## WORK ORDER
Reproduce every record verbatim but drop the pictures.

## Source records
* * *

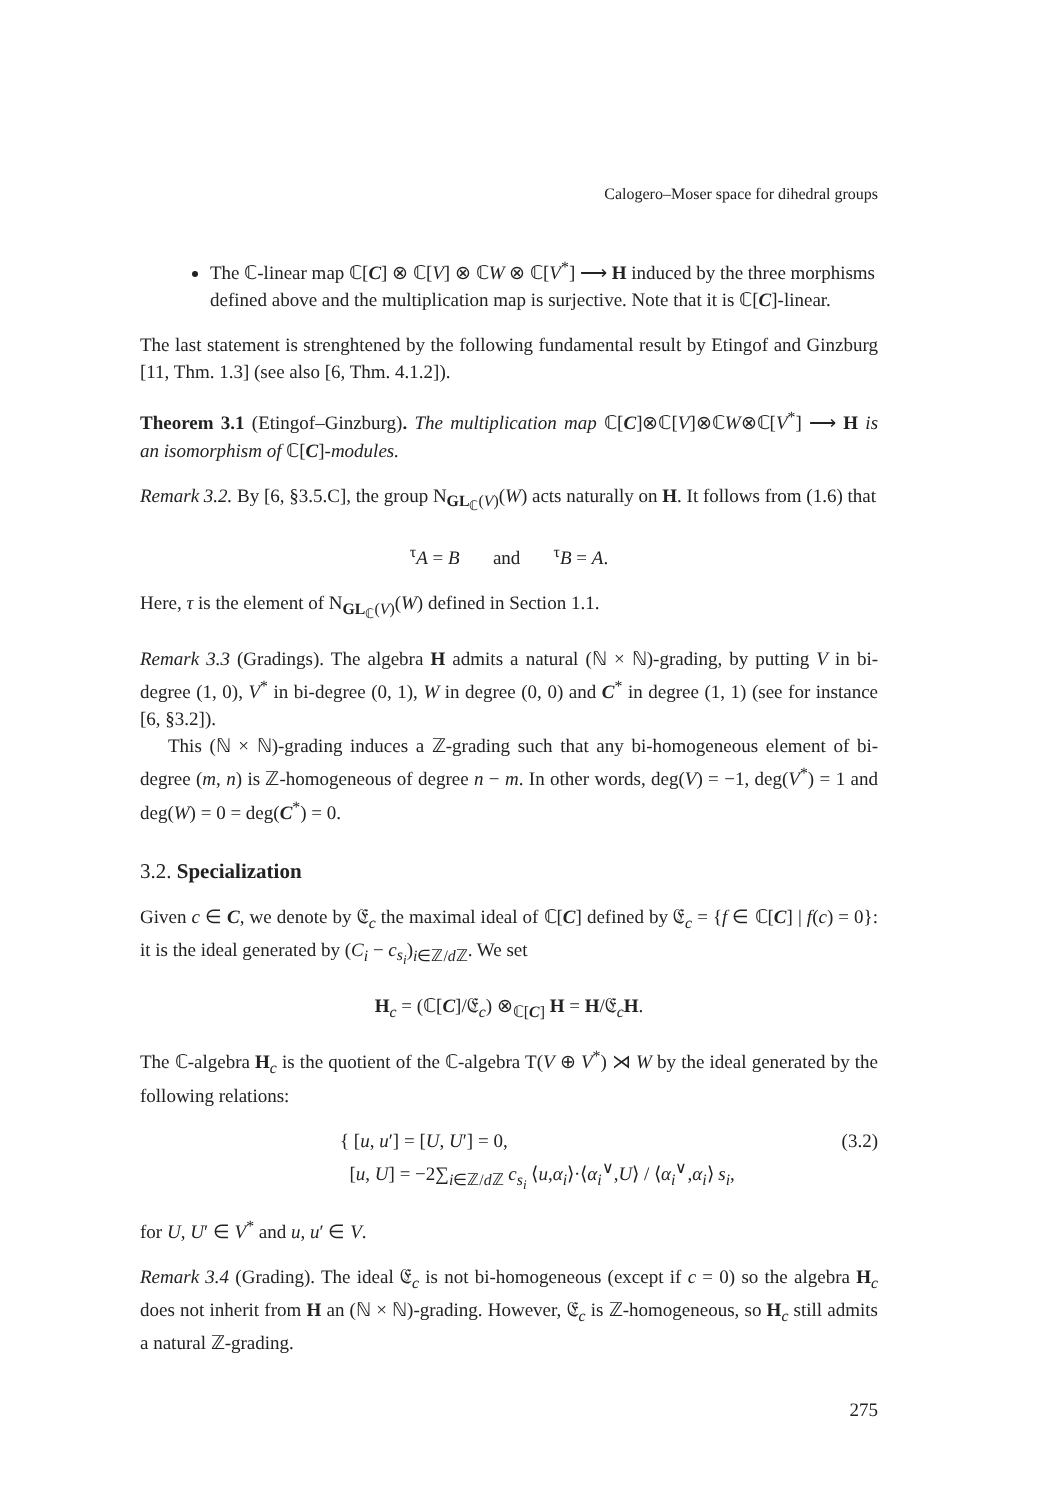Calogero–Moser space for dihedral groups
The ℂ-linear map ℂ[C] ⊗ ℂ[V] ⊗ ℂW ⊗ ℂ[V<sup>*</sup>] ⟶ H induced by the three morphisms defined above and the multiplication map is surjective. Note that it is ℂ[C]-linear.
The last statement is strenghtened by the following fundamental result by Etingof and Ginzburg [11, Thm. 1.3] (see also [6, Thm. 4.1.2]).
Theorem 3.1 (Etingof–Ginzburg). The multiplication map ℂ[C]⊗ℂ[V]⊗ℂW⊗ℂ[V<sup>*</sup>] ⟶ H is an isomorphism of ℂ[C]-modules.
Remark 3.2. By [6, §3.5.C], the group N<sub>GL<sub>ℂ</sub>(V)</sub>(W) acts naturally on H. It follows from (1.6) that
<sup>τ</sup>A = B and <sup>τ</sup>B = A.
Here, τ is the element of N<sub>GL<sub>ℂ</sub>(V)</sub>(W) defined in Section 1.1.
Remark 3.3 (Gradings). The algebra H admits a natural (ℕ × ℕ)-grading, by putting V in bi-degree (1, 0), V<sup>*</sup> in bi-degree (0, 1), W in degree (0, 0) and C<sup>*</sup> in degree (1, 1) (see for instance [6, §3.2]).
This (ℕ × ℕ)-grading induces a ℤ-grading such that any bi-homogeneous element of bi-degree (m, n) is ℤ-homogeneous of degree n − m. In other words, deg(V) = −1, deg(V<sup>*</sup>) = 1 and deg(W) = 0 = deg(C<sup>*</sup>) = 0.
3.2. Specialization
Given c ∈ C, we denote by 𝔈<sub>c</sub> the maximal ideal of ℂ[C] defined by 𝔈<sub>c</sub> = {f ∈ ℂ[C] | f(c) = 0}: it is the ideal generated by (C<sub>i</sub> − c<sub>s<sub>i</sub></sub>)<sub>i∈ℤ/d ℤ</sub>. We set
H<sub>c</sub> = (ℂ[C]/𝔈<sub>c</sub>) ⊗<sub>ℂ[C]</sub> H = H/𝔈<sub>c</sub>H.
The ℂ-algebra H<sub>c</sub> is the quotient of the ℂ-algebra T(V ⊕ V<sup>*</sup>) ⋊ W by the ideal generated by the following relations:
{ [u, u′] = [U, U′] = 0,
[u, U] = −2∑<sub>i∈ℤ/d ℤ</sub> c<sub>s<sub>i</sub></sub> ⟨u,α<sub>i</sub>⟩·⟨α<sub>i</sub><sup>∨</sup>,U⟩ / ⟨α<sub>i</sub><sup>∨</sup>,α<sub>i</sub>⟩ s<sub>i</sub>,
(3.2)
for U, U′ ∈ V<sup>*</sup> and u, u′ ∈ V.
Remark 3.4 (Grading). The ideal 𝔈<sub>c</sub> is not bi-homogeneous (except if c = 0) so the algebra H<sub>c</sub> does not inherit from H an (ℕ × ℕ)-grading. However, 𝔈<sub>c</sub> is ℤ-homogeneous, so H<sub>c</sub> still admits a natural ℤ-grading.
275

* * *

## OUTPUT
Calogero–Moser space for dihedral groups
The ℂ-linear map ℂ[C] ⊗ ℂ[V] ⊗ ℂW ⊗ ℂ[V<sup>*</sup>] ⟶ H induced by the three morphisms defined above and the multiplication map is surjective. Note that it is ℂ[C]-linear.
The last statement is strenghtened by the following fundamental result by Etingof and Ginzburg [11, Thm. 1.3] (see also [6, Thm. 4.1.2]).
Theorem 3.1 (Etingof–Ginzburg). The multiplication map ℂ[C]⊗ℂ[V]⊗ℂW⊗ℂ[V<sup>*</sup>] ⟶ H is an isomorphism of ℂ[C]-modules.
Remark 3.2. By [6, §3.5.C], the group N<sub>GL<sub>ℂ</sub>(V)</sub>(W) acts naturally on H. It follows from (1.6) that
<sup>τ</sup>A = B and <sup>τ</sup>B = A.
Here, τ is the element of N<sub>GL<sub>ℂ</sub>(V)</sub>(W) defined in Section 1.1.
Remark 3.3 (Gradings). The algebra H admits a natural (ℕ × ℕ)-grading, by putting V in bi-degree (1, 0), V<sup>*</sup> in bi-degree (0, 1), W in degree (0, 0) and C<sup>*</sup> in degree (1, 1) (see for instance [6, §3.2]).
This (ℕ × ℕ)-grading induces a ℤ-grading such that any bi-homogeneous element of bi-degree (m, n) is ℤ-homogeneous of degree n − m. In other words, deg(V) = −1, deg(V<sup>*</sup>) = 1 and deg(W) = 0 = deg(C<sup>*</sup>) = 0.
3.2. Specialization
Given c ∈ C, we denote by 𝔈<sub>c</sub> the maximal ideal of ℂ[C] defined by 𝔈<sub>c</sub> = {f ∈ ℂ[C] | f(c) = 0}: it is the ideal generated by (C<sub>i</sub> − c<sub>s<sub>i</sub></sub>)<sub>i∈ℤ/d ℤ</sub>. We set
H<sub>c</sub> = (ℂ[C]/𝔈<sub>c</sub>) ⊗<sub>ℂ[C]</sub> H = H/𝔈<sub>c</sub>H.
The ℂ-algebra H<sub>c</sub> is the quotient of the ℂ-algebra T(V ⊕ V<sup>*</sup>) ⋊ W by the ideal generated by the following relations:
{ [u, u′] = [U, U′] = 0,
[u, U] = −2∑<sub>i∈ℤ/d ℤ</sub> c<sub>s<sub>i</sub></sub> ⟨u,α<sub>i</sub>⟩·⟨α<sub>i</sub><sup>∨</sup>,U⟩ / ⟨α<sub>i</sub><sup>∨</sup>,α<sub>i</sub>⟩ s<sub>i</sub>,
(3.2)
for U, U′ ∈ V<sup>*</sup> and u, u′ ∈ V.
Remark 3.4 (Grading). The ideal 𝔈<sub>c</sub> is not bi-homogeneous (except if c = 0) so the algebra H<sub>c</sub> does not inherit from H an (ℕ × ℕ)-grading. However, 𝔈<sub>c</sub> is ℤ-homogeneous, so H<sub>c</sub> still admits a natural ℤ-grading.
275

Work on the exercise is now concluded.